Data selection entails an application level review of all data to determine critical datasets and databases. WTG recommends and utilizes automated tools to facilitate this effort. Depending on the tool used, we also iteratively eliminate data duplication resulting from cross platforms/applications and batch processing propagation to improve the efficient use of backup windows and resources.
The next aspect addressed is data synchronization. The significance of synchronization varies based on the scope of your backup requirements as well as the amount of cross-platform, cross-system or cross-application processing that occurs. For example, a shop that can backup all data at the end of the nightly cycle and can restore to the previous night accepting a day’s loss of data has no synchronization problems. Conversely, a company that conducts application level backups throughout the day must also address the state and timing of other related backup data. Then, unique restoration jobs must be designed to take all of these backups, which represent different physical points in time, and restore them to a single logical point before processing can occur. This is a significant undertaking that requires specialized recovery expertise combined with production application expertise to implement effectively…even with automated tools and schedulers.

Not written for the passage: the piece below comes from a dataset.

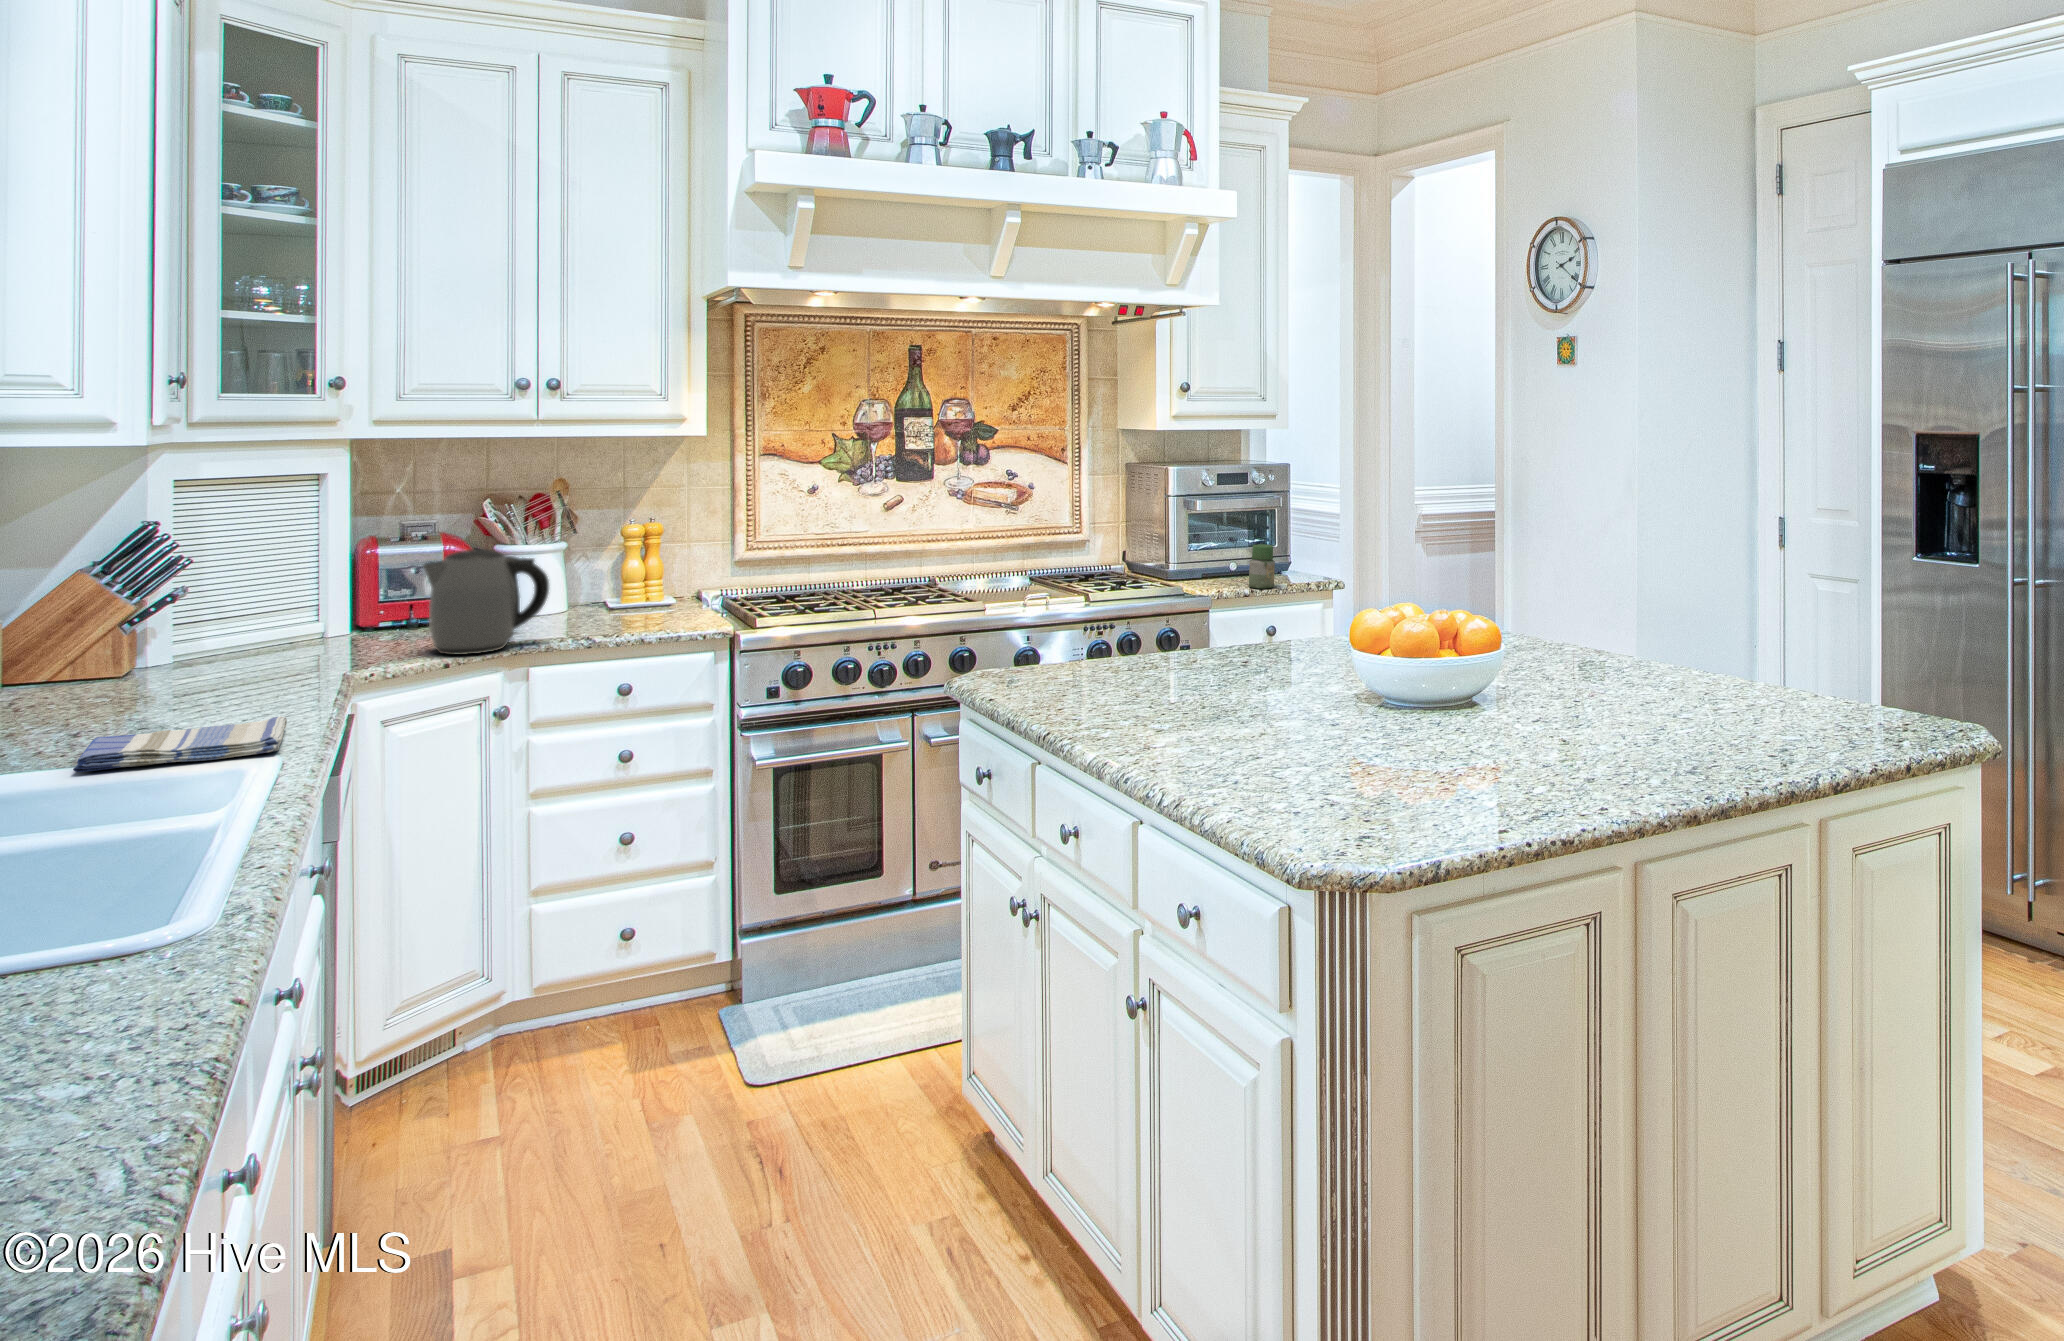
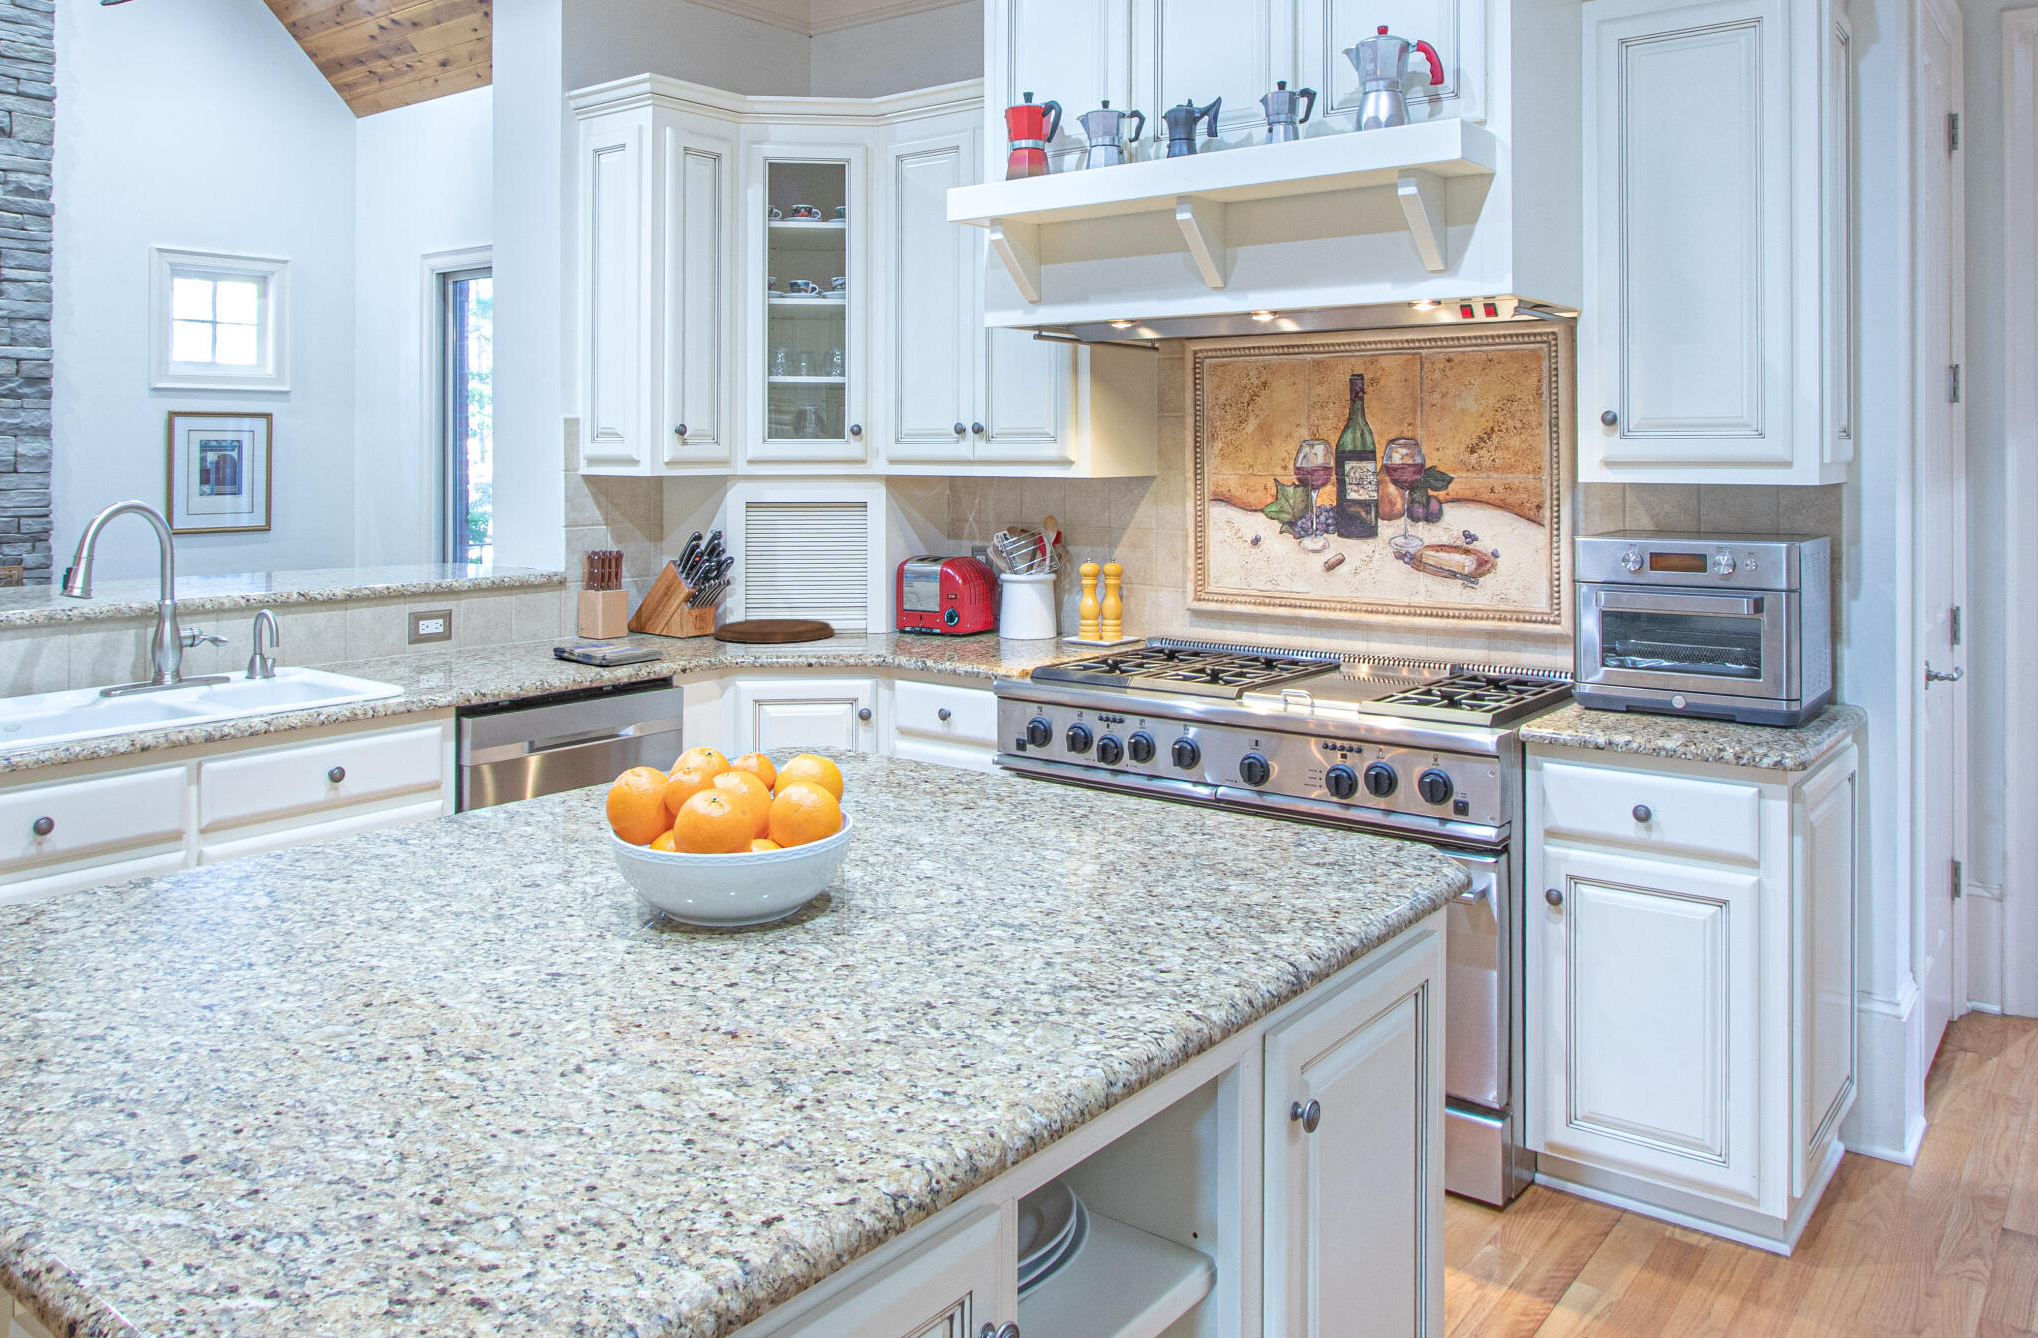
jar: present [1249,544,1275,588] -> none [1628,662,1673,735]
kettle: present [424,549,549,655] -> none [874,561,948,645]
cutting board: none [104,650,335,701] -> present [714,619,835,643]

The third aspect, data integrity, is the primary component of controlling data loss and corruption. If data is only backed-up and stored off-site weekly, a week’s worth of data can be lost. Conversely, if data is mirrored in real time at an alternate location, the potential for data loss is theoretically zero. Data corruption is possible regardless of backup frequency and must be prevented with a system of checks and balances or the entire process will be jeopardized. The challenge is that currently, no single solution for advanced backup works across all platforms and the cost of advance solutions usually limits them to only the most critical data. WTG is able to craft high data availability solutions on all major platforms including OS390, RS6000, AS400, NT, Unix, SUN and HP utilizing various combinations of hardware, software and operating system features.
The next aspect is data accessibility which requires consideration of physical data location, logical data location (data singularity or lack thereof) and the physical characteristics of the storage media itself.
The final aspect is data protection, which fundamentally means getting the data away from the primary site to a secured alternate location. There are many vendors and technologies that can accommodate advanced backup techniques such as electronic vaulting and remote mirroring that inherently backup and store data remotely at the same time.
Scope
The strategies and techniques described in this solution are equally applicable to all levels of implementation, including: single business process, individual applications, single servers, platforms, whole sites or the entire enterprise.
Proven Results
WTG has helped many companies in various industries to implement cost-effective high data availability architectures. We identified a critical flaw in the data availability architecture of one of the top U.S. banks that would have completely prevented their successful recovery…after they had already been testing their recovery capability for over five years. Together, using the techniques described in this solution, we implemented a completely new data availability policy and proved its validity in the bank’s first successful all-application end user test.